I am trying to implement Universal Messaging clustering in Master/Slave model. The steps followed are as below .
Two Universal Messaging Servers are installed on different hosts(Here, the hosts are docker containers ).
Created one instance of Realm Server (other than default , after shutting down the default instance).
Used the command as ./ninstancemanager.sh create umserver1 RS 0.0.0.0 9000 and
./ninstancemanager.sh create umserver2 RS 0.0.0.0 9000
Confirmed that there is no directory/folder as /naming/defaultContext in the instances created . (As UM clustering guide states before clustering creation steps & verification)
Next , connected to Enterprise manager & then selected option of connect to Realms.So, one by one both Realms were connected .
Selected cluster creation option . Provided Cluster Name and added the Realms .
Post adding the realms in cluster I can see small ‘c’ tagging on the realm servers connected .
Clicked On cluster name created and then clicked on sites option . Added Primary & secondary sites and then voted Primary for IsPrime .
Now, the problem is in cluster Summary page . The realm servers are showing itself as local but the other as either offline/Disconnected . The screen shots are attached here .
I tried telnet one Um host to another on the docker public port and it was getting connected .
When the messages shown in Cluster summary page is also varying as one realm says other as disconnected and other says as offline ?
Have I missed anything in the cluster set up steps? Could you please validate my steps followed and suggest if any other configurations need to be done.

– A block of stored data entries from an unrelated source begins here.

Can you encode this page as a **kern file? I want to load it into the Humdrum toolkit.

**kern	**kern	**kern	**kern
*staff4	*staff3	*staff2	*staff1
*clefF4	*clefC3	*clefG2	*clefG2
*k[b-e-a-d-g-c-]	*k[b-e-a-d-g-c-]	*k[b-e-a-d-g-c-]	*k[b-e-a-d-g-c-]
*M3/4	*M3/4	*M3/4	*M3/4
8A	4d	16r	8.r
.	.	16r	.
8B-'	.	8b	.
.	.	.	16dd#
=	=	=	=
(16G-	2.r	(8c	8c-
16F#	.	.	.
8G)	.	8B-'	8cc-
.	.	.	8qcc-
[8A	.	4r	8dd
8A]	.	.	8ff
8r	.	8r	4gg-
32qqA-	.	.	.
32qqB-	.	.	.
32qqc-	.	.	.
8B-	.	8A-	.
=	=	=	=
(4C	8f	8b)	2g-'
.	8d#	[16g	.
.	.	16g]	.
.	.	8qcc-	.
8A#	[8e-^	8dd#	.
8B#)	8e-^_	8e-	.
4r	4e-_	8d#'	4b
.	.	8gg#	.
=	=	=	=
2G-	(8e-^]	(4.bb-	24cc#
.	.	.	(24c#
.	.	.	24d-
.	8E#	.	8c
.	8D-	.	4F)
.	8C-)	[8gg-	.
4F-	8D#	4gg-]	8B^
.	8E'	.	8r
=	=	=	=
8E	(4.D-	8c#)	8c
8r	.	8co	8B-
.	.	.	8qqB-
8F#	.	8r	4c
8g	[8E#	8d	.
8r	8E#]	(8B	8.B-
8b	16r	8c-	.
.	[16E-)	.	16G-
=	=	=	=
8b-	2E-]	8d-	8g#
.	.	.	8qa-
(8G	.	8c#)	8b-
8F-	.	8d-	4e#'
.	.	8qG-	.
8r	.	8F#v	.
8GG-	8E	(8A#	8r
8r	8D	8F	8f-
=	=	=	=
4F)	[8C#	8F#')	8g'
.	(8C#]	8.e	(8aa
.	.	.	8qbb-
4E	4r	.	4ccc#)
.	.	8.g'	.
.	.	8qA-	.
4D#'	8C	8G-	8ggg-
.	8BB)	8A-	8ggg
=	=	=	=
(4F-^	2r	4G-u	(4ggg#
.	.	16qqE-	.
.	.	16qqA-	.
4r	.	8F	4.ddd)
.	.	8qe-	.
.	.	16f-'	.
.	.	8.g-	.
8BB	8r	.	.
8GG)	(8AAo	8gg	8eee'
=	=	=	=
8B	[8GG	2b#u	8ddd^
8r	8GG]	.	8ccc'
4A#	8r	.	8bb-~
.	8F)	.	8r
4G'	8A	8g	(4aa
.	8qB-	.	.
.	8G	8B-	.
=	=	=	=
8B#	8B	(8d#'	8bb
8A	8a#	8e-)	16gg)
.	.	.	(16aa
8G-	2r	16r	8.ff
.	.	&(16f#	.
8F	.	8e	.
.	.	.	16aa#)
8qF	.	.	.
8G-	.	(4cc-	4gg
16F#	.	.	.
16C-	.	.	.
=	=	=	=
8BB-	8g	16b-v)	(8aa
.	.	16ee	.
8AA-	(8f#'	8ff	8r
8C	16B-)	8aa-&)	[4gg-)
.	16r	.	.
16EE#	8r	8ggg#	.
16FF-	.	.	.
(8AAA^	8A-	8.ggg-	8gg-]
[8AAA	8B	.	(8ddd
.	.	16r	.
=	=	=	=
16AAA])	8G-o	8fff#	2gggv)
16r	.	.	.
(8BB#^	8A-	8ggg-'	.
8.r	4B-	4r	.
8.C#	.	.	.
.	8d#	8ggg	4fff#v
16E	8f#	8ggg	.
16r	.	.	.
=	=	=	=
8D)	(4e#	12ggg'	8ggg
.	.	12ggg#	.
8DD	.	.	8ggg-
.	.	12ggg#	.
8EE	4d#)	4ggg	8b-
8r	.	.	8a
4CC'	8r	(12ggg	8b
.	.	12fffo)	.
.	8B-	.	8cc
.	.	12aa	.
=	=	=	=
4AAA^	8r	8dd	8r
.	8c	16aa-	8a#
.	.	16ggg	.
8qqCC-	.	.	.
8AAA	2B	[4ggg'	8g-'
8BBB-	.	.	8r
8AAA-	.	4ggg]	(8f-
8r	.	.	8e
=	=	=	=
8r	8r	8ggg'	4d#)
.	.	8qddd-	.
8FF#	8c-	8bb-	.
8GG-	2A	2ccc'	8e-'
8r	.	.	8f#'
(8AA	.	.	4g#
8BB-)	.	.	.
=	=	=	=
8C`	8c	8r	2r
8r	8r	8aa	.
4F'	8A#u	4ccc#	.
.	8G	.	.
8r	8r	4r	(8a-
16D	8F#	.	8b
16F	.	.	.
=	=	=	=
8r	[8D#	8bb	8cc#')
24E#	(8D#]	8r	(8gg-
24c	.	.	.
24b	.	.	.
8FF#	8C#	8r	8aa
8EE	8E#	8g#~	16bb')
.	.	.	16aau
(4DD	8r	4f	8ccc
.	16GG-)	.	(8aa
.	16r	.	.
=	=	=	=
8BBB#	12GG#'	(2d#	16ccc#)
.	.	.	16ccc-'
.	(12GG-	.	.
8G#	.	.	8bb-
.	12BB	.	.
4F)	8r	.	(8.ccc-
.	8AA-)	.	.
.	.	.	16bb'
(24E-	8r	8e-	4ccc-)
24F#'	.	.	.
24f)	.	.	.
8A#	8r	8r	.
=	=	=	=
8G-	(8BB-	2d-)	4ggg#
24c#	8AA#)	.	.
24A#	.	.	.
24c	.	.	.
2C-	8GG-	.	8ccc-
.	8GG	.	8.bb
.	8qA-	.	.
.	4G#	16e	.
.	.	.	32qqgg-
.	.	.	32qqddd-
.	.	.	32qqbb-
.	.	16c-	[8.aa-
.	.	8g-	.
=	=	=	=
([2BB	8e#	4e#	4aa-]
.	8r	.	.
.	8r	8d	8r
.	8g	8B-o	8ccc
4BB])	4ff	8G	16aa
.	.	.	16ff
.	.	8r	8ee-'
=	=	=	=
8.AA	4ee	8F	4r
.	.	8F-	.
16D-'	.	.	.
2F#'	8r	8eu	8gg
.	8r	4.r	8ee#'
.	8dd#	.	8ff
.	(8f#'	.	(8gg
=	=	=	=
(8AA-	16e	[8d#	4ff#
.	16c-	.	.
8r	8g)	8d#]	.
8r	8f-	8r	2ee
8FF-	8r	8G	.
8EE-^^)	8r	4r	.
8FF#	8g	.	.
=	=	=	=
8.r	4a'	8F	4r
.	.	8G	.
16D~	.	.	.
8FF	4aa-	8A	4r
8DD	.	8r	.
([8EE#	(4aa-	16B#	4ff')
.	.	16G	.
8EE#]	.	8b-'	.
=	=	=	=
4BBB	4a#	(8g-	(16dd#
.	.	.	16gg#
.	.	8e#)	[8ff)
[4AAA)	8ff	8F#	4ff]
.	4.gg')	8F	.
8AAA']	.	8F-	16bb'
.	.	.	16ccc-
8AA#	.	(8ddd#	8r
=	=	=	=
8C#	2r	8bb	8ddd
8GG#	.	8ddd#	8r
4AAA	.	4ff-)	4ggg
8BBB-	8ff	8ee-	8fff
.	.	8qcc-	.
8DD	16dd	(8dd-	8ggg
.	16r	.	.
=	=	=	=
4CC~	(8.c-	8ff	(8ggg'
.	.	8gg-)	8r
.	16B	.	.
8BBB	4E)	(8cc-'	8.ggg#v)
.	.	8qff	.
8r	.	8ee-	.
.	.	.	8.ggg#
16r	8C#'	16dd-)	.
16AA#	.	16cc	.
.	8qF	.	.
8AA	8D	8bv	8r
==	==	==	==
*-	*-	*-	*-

Steps followed are correct. Did you see any log statments ?
Based on step you have listed, it’s the right approach. However, make sure that secondary node is active, it looks nothing to do with clustering but umserver2 is not be active.
To achieve auto switch over in case of primary failure, it’s recommended to have at least 3 UM servers forming cluster instead of two.
Thanks for the response.
@ MR , I have checked the log files on both realm nodes .
The logs entry on of the node which is set as secondary keep on populating with message as
Cluster> Setting potential master to umserver2 yet master count is only 1.0 while we we need more than 1.0 for quorum
while the another node as message as
[Fri Jun 24 04:42:24 EDT 2016],MemoryManager: Called System GC to force memory to be released
[Fri Jun 24 04:42:24 EDT 2016],MemoryManager: Monitor: memory free, Before 909 MB, After 965 MB
As part of differentiating the set up , I have tried to create another real instance on the same node where umserver1 realm server was created . The realm server ,umserver3 was created with different port (9010).
After that I modified the cluster by taking out umserver2 and bringing umserver3 (hosted on same node as umserver1 created). The master/slave state is showing with other node as online . The attachment is there for the same . However on creation of one channel in umserver1 did not got reflected in umserver3. This is failure of successful cluster. Although the cluster summary page shows proper master/slave and all status as expected .
After this I reverted the node cluster with different host as previous implantation. This time I deleted the sited and recreated by giving the Primary to umserver2 (Earlier case umserver1 was set Primary) and voted IsPrime.
The cluster summary page shows strange message as both Master . Screen shot attached . However , the above log message stopped coming .
@ Ramesh , Both the server are active as you can see the realms are shown . Also, I have make sure the ports are listening by running the netstat command on both nodes .
$netstat -an|grep 9000
I am wondering whether there is any communication need to be open between the servers when realm server are on two different docker containers.
Although the cluster summary page shows the master/slave properly as in screen shot attached , why the channels are not getting reflected across realm cluster?
Is there any extra configurations /parameter need to be set up ?
Add another Realm node to the cluster. It is not able to form the quorum and hence the issue.
Thanks for the suggestion. Of course , the odd number of RS are recommend . Here is the requirement is of two node UM cluster .
However , my implementation method of the cluster is using site concept which overrides the quorum requirement
(availability of more than 50% of the servers), and the cluster can operate with only 50%
The cluster with two sites (primary site and secondary site) and configures with setting the IsPrime flag in the primary site. In this case, the primary site with the IsPrime flag gets an extra vote.
The weird part is that one one node other offline but other says its disconnected . later reversing the IsPrime flag the message changed but still other node says offline .
Also, when cluster gets establish with RS (Realm Server) created on same host , when I create Connection Factory and try testing from IS ,I am getting the CF name listed with successful lookup .
However , the channel & queue creation are not getting synch up across cluster while creating on one RS.
which version you are using and do you have all latest fixes installed ?
It should reflect when you create a channel from cluster in all realms forming the cluster, when you browse for .mem file of the channel it should appear in both installation locations. Note that, when a channel does not contain ‘c’ in a circle symbol then it’s not participating in cluster obviously becomes a local channel.
I don’t recall any specific configuration requirement.